Kaz searched his mind, but he didn’t remember a tribe called Darkpelt. That wasn’t too surprising, however. While Oda had been good at making everyone nearby hate her, she hadn’t been good at learning more than she had to about the territories not immediately next to theirs. After all, she was going to lead the Broken Knives deeper again, so it was a waste of time to learn about the ‘weak’ tribes who lived and would remain in the upper levels.

“Wait two weeks,” Kaz told his sister, holding Li as he stood. “If no one has come for you by then, do as you must. You’re a good leader, Katri. I could tell that just by walking through the den. Your people sound content, and there’s no tension here, like there always was with Oda as chief.”

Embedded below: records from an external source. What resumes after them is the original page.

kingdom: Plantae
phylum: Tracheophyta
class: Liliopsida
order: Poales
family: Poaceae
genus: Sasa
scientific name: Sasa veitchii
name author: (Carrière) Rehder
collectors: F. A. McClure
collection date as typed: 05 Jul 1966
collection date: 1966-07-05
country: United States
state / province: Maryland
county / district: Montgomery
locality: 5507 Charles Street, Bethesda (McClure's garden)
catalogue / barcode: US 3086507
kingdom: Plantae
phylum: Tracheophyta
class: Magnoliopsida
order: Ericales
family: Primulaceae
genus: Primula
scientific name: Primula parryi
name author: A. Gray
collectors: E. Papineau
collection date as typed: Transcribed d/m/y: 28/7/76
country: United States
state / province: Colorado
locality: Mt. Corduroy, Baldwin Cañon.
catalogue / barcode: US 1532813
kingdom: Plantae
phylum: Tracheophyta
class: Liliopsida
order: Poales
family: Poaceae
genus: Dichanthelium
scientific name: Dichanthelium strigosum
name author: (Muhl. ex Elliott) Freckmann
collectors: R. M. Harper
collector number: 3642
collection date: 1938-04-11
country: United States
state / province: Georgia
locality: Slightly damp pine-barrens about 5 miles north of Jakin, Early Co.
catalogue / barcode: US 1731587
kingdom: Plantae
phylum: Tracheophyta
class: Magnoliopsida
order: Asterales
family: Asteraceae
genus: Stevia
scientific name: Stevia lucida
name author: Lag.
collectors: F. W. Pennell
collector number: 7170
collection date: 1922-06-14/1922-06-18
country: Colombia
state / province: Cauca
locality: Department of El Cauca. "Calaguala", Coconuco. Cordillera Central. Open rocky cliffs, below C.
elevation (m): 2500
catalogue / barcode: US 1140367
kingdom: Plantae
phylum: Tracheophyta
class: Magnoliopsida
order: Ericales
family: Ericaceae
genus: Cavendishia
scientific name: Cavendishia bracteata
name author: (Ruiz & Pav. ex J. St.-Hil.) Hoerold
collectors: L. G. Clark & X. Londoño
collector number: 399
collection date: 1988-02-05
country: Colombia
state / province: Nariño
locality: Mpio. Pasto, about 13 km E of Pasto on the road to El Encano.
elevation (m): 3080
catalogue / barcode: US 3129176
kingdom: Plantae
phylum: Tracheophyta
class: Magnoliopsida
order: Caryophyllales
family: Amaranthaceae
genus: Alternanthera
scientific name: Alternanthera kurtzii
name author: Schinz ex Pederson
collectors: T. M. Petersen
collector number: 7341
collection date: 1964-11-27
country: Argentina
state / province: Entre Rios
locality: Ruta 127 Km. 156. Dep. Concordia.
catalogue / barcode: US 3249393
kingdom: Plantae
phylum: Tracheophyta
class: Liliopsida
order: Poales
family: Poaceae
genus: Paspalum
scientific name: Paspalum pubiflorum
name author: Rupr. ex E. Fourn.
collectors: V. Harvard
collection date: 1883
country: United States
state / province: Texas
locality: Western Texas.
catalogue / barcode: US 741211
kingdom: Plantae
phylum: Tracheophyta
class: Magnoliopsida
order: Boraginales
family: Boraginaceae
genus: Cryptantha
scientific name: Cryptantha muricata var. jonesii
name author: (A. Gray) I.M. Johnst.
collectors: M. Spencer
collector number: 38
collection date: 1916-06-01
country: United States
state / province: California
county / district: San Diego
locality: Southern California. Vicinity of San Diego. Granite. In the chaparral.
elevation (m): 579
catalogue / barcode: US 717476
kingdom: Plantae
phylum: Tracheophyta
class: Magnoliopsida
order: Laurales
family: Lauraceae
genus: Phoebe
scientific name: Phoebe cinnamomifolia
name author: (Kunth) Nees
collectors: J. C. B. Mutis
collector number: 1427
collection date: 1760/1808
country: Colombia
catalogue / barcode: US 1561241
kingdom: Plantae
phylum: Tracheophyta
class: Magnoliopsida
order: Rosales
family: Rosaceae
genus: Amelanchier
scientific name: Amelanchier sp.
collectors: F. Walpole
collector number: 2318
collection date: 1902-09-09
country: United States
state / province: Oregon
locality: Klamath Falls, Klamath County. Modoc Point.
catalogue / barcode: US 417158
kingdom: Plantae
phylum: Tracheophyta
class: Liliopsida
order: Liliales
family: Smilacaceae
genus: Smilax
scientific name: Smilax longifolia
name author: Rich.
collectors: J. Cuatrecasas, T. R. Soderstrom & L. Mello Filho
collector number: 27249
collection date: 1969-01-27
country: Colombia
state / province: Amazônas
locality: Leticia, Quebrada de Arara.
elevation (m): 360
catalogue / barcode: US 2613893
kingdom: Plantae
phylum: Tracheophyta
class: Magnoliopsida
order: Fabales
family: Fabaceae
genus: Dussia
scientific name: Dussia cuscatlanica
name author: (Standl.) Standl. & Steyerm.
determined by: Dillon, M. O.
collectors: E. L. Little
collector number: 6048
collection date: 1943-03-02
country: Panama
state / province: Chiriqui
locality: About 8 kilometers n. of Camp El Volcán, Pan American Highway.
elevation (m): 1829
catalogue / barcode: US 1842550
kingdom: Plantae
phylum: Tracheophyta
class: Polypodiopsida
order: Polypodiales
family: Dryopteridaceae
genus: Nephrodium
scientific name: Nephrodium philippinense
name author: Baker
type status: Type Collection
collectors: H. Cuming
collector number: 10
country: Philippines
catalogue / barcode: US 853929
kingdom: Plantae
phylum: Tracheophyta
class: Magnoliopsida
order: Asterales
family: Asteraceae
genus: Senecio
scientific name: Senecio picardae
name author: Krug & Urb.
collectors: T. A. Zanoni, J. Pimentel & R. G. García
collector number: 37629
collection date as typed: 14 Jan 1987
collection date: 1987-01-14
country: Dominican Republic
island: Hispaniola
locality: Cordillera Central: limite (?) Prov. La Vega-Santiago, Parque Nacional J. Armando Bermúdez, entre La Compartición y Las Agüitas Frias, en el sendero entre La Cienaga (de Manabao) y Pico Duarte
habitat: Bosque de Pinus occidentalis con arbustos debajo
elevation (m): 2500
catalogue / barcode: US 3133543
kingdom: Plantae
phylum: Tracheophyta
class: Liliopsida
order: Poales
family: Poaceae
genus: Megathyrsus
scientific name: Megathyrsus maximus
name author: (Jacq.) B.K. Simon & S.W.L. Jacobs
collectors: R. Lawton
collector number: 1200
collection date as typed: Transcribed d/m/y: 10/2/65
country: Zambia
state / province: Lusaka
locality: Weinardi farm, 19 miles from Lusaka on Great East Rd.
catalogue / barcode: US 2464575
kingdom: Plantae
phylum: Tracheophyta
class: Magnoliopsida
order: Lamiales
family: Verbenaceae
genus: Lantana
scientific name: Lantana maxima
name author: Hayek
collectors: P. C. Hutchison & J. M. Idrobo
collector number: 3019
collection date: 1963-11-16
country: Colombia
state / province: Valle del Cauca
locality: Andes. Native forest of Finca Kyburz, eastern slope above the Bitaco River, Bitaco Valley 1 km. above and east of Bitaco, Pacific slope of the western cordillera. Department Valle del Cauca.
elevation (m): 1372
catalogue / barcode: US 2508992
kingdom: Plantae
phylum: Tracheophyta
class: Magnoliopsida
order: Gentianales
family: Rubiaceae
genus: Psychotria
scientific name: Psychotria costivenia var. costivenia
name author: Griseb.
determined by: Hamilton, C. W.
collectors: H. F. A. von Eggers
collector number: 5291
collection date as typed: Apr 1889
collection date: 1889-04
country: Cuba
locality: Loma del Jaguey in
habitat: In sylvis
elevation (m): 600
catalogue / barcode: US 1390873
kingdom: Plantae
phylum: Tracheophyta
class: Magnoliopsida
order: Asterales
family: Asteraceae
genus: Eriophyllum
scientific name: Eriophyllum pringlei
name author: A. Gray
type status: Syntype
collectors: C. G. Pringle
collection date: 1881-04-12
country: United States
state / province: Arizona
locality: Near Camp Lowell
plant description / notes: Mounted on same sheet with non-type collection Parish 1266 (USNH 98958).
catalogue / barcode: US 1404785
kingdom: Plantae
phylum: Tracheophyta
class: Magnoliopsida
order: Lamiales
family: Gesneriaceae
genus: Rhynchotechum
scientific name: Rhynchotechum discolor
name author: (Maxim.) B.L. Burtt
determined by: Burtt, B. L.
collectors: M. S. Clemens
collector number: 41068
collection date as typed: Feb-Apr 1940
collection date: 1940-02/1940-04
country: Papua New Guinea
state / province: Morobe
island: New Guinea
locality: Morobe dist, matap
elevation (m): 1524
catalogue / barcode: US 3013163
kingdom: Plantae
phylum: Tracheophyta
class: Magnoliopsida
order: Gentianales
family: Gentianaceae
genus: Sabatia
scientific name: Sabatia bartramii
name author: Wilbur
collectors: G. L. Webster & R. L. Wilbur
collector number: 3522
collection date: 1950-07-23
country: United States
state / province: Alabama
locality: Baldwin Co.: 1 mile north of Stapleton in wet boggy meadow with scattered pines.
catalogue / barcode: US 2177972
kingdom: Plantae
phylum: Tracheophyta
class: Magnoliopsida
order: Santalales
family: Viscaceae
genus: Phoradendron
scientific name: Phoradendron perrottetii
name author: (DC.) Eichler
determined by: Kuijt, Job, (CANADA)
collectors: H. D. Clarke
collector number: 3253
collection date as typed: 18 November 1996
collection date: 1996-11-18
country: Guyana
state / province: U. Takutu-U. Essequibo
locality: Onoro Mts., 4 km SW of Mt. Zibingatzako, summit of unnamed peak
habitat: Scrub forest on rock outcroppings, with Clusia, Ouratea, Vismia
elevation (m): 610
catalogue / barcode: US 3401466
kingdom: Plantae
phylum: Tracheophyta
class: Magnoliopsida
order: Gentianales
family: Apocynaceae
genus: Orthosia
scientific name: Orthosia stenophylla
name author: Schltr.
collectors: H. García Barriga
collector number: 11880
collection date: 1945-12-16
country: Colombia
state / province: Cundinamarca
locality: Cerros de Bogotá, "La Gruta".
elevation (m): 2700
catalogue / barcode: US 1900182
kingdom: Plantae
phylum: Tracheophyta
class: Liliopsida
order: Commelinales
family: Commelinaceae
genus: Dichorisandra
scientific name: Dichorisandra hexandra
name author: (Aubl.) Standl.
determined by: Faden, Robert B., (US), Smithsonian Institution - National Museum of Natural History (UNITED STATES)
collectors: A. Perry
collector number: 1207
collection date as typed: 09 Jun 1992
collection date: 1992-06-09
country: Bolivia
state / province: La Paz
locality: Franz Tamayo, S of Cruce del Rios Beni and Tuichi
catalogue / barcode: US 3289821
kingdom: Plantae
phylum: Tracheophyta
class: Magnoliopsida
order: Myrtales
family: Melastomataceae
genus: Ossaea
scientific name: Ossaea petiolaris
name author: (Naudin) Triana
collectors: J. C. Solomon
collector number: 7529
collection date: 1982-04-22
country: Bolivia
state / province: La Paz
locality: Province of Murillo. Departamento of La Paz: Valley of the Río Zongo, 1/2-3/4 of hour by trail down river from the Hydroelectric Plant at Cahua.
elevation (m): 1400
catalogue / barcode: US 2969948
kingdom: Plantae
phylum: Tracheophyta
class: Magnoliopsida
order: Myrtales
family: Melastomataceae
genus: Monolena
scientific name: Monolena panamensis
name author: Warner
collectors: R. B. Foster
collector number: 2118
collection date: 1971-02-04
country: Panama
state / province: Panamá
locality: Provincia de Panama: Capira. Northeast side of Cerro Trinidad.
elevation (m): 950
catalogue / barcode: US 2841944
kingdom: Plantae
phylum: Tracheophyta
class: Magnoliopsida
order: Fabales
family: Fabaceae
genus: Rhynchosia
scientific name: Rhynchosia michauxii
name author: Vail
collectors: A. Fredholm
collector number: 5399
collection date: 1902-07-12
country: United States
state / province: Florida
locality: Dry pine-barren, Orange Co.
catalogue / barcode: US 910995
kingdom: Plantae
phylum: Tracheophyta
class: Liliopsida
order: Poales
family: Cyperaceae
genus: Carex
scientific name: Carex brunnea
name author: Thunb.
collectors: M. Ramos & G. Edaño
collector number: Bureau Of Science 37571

Katri stood as well. She looked pleased, her tail even giving one abortive wag before she got it under control, but she just said, “Which reminds me. How did you reach my hut without anyone noticing you? Were the guards sleeping or talking?”There was a hard edge to these last words, and rightfully so. The guards at the entrance to the den were the last line of defense before an enemy could reach the pups and the tribe’s store of food. If they weren’t paying attention, Katri needed to know.

Kaz shook his head. “No,” he told her. “Though you might want to send someone to relieve them for dinner a little earlier. I think I heard one of their stomachs growl as I went by.” That and they were distracted by the smells of the food. Their focus had slipped, and while that might not be a terrible risk on this level, once the tribe started their descent, it would become progressively more dangerous.

His sister’s eyes narrowed. “Then how did you get in?”

Li made them disappear, and Katri forgot herself so far as to gasp softly. She stared around the apparently empty hut, then gave a deep sniff, searching for their scent. She would find it, of course, since they’d been there for several hours, but now that Li’s power was hiding them, it would soon start to fade.

“No one will know we were here,” Kaz promised, his voice apparently coming from thin air. “You can tell them whatever you want, or wait until someone comes with trade goods to pay the tribes from here to the Deep. Someone will come, Katri.”

“I’ll believe it when I see it,” Katri said, though she was obviously shaken.

“Bright howls,” Kaz said softly, then opened the door to the hut, peering out into the darkness.

“Bright howls, brother,” came the quiet words behind him, and Kaz hesitated for just a moment, looking back before making his way out of the sleeping den.